Discover Financial Services announced this week that they are planning to exit the mortgage business

The credit card and personal loan company has been in the mortgage market since 2008, having acquired the consumer loan portfolio from Green Tree Servicing. Recently, however, they have seen a decline in their mortgage originations and have been gradually winding down their mortgage operations over the past few years.

The move affects Discover’s online mortgage platform, where customers can apply for home loans. When the program was launched in 2008, it was aimed at providing customers with an easier option for obtaining a mortgage. The lender offered several products, including a government-backed loan, plus fixed and adjustable-rate options. However, mortgage originations on the platform have decreased significantly over the past few years.

As of August 31st, 2019, Discover had loan balances totaling $7.8 billion compared to the $9.5 billion balances reported in the same period in 2018. This suggests that their portfolio has experienced a considerable decline over the past year. It appears that the decision to exit the mortgage business is part of the company’s strategy to concentrate on more profitable products such as credit cards and personal loans.

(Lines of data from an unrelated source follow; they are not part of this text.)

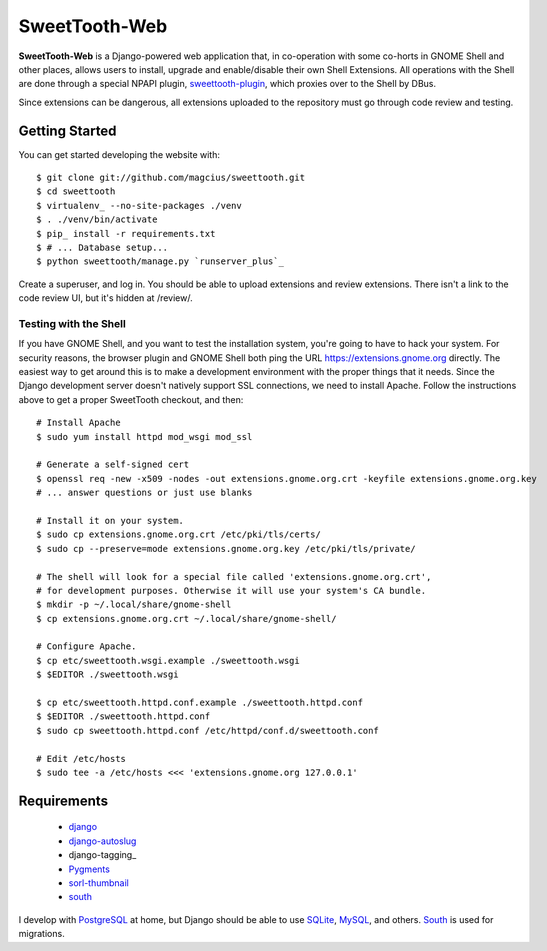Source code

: ==============
SweetTooth-Web
==============

**SweetTooth-Web** is a Django-powered web application that, in co-operation
with some co-horts in GNOME Shell and other places, allows users to install,
upgrade and enable/disable their own Shell Extensions. All operations with
the Shell are done through a special NPAPI plugin, sweettooth-plugin_, which
proxies over to the Shell by DBus.

Since extensions can be dangerous, all extensions uploaded to the repository
must go through code review and testing.

.. _sweettooth-plugin: https://github.com/magcius/sweettooth-plugin

Getting Started
---------------

You can get started developing the website with::

  $ git clone git://github.com/magcius/sweettooth.git
  $ cd sweettooth
  $ virtualenv_ --no-site-packages ./venv
  $ . ./venv/bin/activate
  $ pip_ install -r requirements.txt
  $ # ... Database setup...
  $ python sweettooth/manage.py `runserver_plus`_

Create a superuser, and log in. You should be able to upload extensions and
review extensions. There isn't a link to the code review UI, but it's hidden
at /review/.

.. _runserver_plus: http://packages.python.org/django-extensions/
.. _virtualenv: http://www.virtualenv.org/
.. _pip: http://www.pip-installer.org/

Testing with the Shell
======================

If you have GNOME Shell, and you want to test the installation system, you're
going to have to hack your system. For security reasons, the browser plugin and
GNOME Shell both ping the URL https://extensions.gnome.org directly. The
easiest way to get around this is to make a development environment with the
proper things that it needs. Since the Django development server doesn't
natively support SSL connections, we need to install Apache. Follow the
instructions above to get a proper SweetTooth checkout, and then::

  # Install Apache
  $ sudo yum install httpd mod_wsgi mod_ssl

  # Generate a self-signed cert
  $ openssl req -new -x509 -nodes -out extensions.gnome.org.crt -keyfile extensions.gnome.org.key
  # ... answer questions or just use blanks

  # Install it on your system.
  $ sudo cp extensions.gnome.org.crt /etc/pki/tls/certs/
  $ sudo cp --preserve=mode extensions.gnome.org.key /etc/pki/tls/private/

  # The shell will look for a special file called 'extensions.gnome.org.crt',
  # for development purposes. Otherwise it will use your system's CA bundle.
  $ mkdir -p ~/.local/share/gnome-shell
  $ cp extensions.gnome.org.crt ~/.local/share/gnome-shell/

  # Configure Apache.
  $ cp etc/sweettooth.wsgi.example ./sweettooth.wsgi
  $ $EDITOR ./sweettooth.wsgi

  $ cp etc/sweettooth.httpd.conf.example ./sweettooth.httpd.conf
  $ $EDITOR ./sweettooth.httpd.conf
  $ sudo cp sweettooth.httpd.conf /etc/httpd/conf.d/sweettooth.conf

  # Edit /etc/hosts
  $ sudo tee -a /etc/hosts <<< 'extensions.gnome.org 127.0.0.1'


Requirements
------------

  * django_
  * django-autoslug_
  * django-tagging_
  * Pygments_
  * sorl-thumbnail_
  * south_

I develop with PostgreSQL_ at home, but Django should be able to use SQLite_,
MySQL_, and others. South_ is used for migrations.

.. _django: http://www.djangoproject.com/
.. _django-autoslug: http://packages.python.org/django-autoslug/
.. _Pygments: http://www.pygments.org/
.. _sorl-thumbnail: http://thumbnail.sorl.net/
.. _PostgreSQL: http://www.postgresql.org/
.. _SQLite: http://www.sqlite.org/
.. _MySQL: http://www.mysql.com/
.. _south: http://south.aeracode.org/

The move marks a significant shift in the competitive landscape of the mortgage industry. It is likely that the move will affect other online mortgage lenders who are competing for a share of the market. With one less player in the market, other mortgage providers may find it easier to gain a larger market share.

It is also worth noting that Discover’s decision to exit the mortgage business may be related to the recent changes in the mortgage lending industry. Lenders have been facing increased scrutiny from regulators over the past year, and the current environment of low interest rates is making it difficult for companies to make a profit from mortgage products. As a result, some lenders have opted to scale back or even exit the mortgage market to focus on more profitable lines of business.

In conclusion, Discover’s decision to exit the mortgage market is a significant move that will have far-reaching implications for the mortgage lending industry. The decision could have both positive and negative consequences, depending on the company's reasons for leaving the market. It is likely that other lenders will benefit from Discover's exit and may be able to increase their market share. In addition, the move may be indicative of a larger trend in the industry, with more lenders opting to focus on other, more profitable products. Whatever the case may be, it is clear that Discover's decision to exit the mortgage business will have a lasting impact on the industry.